*** SUPPLIED DATA ***

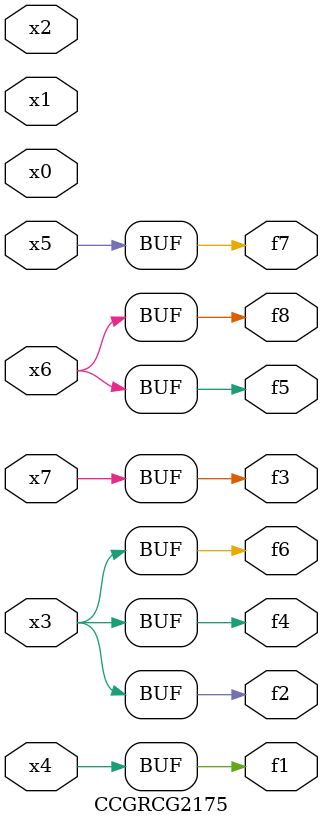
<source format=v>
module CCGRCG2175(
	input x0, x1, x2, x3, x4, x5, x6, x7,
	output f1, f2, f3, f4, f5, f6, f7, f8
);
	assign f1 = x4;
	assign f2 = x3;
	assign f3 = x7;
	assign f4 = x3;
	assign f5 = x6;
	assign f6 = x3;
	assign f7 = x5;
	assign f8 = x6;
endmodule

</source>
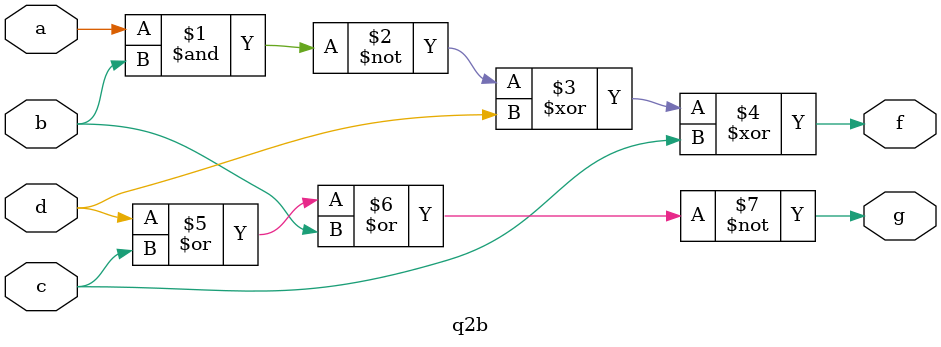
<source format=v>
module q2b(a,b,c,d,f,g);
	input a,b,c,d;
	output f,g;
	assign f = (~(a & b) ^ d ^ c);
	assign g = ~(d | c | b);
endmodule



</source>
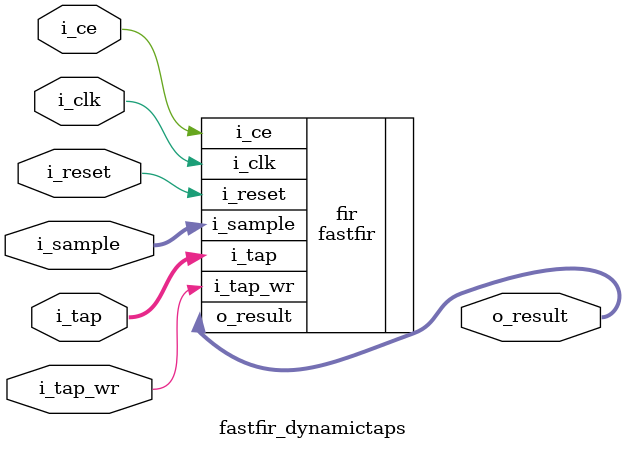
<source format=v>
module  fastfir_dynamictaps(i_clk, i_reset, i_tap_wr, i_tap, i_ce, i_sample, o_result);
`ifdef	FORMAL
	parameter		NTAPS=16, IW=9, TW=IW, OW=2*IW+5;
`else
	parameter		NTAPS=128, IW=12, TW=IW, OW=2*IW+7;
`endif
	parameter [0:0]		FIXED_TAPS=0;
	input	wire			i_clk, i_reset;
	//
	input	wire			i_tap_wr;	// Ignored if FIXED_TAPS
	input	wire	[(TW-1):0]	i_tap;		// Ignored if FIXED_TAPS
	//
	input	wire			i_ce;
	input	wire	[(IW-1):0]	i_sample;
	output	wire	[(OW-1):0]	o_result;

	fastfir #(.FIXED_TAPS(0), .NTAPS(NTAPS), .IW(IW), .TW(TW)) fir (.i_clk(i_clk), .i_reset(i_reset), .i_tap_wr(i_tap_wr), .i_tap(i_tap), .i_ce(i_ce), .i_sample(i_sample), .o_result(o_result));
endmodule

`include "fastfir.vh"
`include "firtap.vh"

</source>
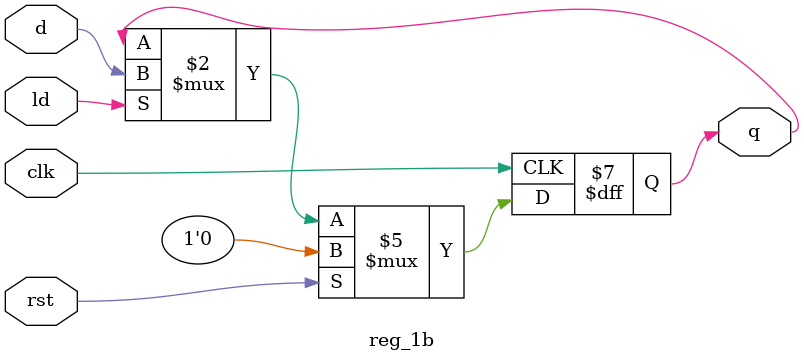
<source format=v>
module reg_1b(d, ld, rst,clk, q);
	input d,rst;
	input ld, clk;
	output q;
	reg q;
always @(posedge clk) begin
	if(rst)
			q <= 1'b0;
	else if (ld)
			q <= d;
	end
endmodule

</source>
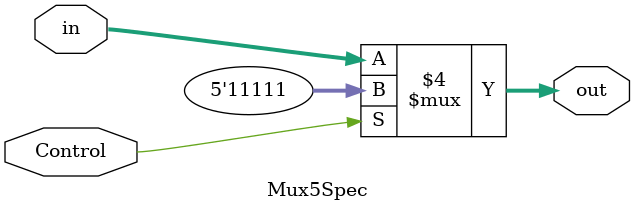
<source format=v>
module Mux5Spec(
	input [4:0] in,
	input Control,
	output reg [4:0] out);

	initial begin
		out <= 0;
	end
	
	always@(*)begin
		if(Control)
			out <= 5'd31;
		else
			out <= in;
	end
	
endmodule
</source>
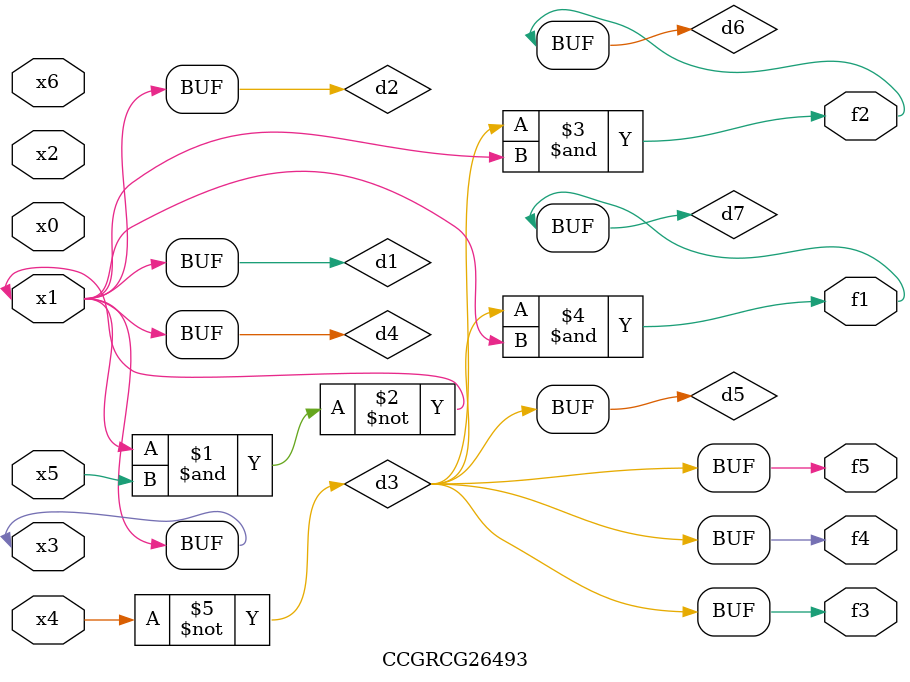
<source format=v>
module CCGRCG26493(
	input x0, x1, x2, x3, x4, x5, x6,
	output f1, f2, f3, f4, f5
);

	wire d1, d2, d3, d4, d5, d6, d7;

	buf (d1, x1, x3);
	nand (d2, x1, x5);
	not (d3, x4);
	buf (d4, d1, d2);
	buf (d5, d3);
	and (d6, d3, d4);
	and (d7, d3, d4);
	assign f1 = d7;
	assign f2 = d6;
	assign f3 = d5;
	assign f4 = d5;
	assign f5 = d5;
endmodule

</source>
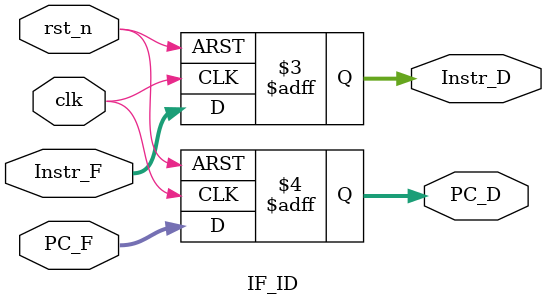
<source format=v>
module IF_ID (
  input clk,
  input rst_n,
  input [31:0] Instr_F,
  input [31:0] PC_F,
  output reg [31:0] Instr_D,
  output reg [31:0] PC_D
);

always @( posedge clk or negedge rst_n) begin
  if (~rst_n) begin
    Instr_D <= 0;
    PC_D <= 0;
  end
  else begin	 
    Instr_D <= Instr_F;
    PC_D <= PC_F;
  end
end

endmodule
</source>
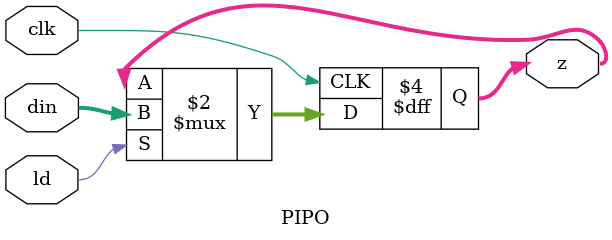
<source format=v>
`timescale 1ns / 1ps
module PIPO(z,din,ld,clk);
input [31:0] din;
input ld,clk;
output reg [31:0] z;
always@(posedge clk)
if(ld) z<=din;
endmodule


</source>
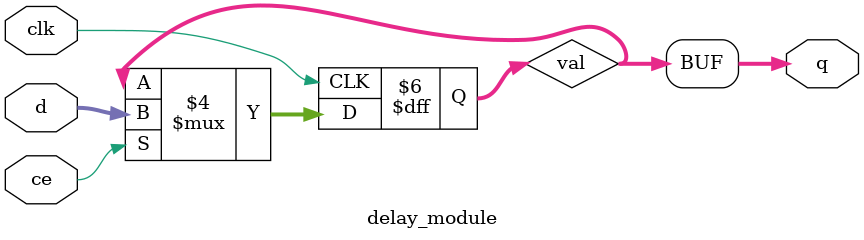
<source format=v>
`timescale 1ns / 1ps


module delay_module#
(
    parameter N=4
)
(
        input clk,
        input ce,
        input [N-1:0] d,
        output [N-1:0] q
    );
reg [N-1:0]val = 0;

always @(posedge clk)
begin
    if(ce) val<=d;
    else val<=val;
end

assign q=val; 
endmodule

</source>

*** End of SUPPLIED DATA ***

TASK TO CARRY OUT.
Read the entries above, then pull out the lines that include "timescale".

ANSWER SECTION.
`timescale 1ns / 1ps
`timescale 1ns / 1ps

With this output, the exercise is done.